• [Task instructions]:
(a) Answer these questions from the review of None But the Lonely Heart:
(i) Who plays Ernie Mott?
(ii) Which actor from "Wilson" does the reviewer name?
(iii) Whose intentions does the reviewer question in the last paragraph?
(b) Does each statement agree with the review of None But the Lonely Heart? Answer yes or no and quote the words from the review that decide it.
(i) The reviewer thinks Grant's acting is good.
(ii) The reviewer considers this Ethel Barrymore's finest performance.
(iii) The reviewer found the dark scenes easy to watch.
(c) Go on with the review of None But the Lonely Heart from where it stops.

• [Passage to read]:
+--

5/10
None But the Lonely Heart- A Desperate Bore **1/2
24 January 2009
Warning: Spoilers
Am one of the very few who found this to be a dull, moody piece. The somber tone reflected here is just overbearing.

Ethel Barrymore gave finer performances than this Oscar-winning performance. How did a woman dying of cancer get involved with pick-pockets to begin with? Is it because of Mrs. Mott's illness that son, Ernie, played by Cary Grant, is forced to stay home and resort to crime?

Grant's acting is good here. There is no question about that. He could never have won the Oscar with Alexander Knox in the same category in "Wilson." Knox's loss to Bing Crosby in the best actor category was a disgrace of monumental proportions.

What exactly is Clifford Odets trying to show here? The downtrodden. Perhaps, if Ernie Mott had broken into a song, we would have had a better film. The dark dreary scenes were often very difficult to view.

+--

Transcribed page contents:
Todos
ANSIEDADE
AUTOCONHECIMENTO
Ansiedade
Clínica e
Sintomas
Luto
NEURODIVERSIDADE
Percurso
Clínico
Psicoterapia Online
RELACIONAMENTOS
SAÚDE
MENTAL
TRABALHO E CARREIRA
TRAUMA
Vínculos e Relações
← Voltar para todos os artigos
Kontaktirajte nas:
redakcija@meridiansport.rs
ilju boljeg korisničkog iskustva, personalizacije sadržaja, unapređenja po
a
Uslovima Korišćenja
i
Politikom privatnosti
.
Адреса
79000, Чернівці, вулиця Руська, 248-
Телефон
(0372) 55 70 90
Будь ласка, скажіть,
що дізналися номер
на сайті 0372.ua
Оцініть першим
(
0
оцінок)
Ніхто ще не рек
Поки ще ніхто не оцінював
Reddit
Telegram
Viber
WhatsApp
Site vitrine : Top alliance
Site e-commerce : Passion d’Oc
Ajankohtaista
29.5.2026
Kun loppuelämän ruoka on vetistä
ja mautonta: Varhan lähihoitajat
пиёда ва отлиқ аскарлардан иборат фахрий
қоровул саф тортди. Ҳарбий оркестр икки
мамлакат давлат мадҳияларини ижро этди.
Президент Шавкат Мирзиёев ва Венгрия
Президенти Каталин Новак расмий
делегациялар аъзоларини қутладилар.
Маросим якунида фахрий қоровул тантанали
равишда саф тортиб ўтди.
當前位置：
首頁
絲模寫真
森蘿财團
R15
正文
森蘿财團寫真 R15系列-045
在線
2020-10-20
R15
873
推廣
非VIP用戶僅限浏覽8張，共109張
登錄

+--

• [Your written answers]:
(a)
(i) Cary Grant
(ii) Alexander Knox
(iii) Clifford Odets

(b)
(i) Yes: "Grant's acting is good here."
(ii) No: "Ethel Barrymore gave finer performances than this Oscar-winning performance."
(iii) No: "The dark dreary scenes were often very difficult to view."

(c)
What was the purpose of Jane Wyatt's appearance in the film? She loved Ernie deeply but it appeared that she could never capture his heart.

Barrymore enters the film in a brutish way. She slaps her son's (Ernie's) face and claimed she was too busy to love his father. What a ludicrous line that was.

As far as this film being one of Communist propaganda, what a joke that is. Even the Communists would be thoroughly bored and annoyed with this. They would view the Mott's as extreme capitalists and the jail-hospital, where Mrs. Mott resided, as a bourgeois place by comparison.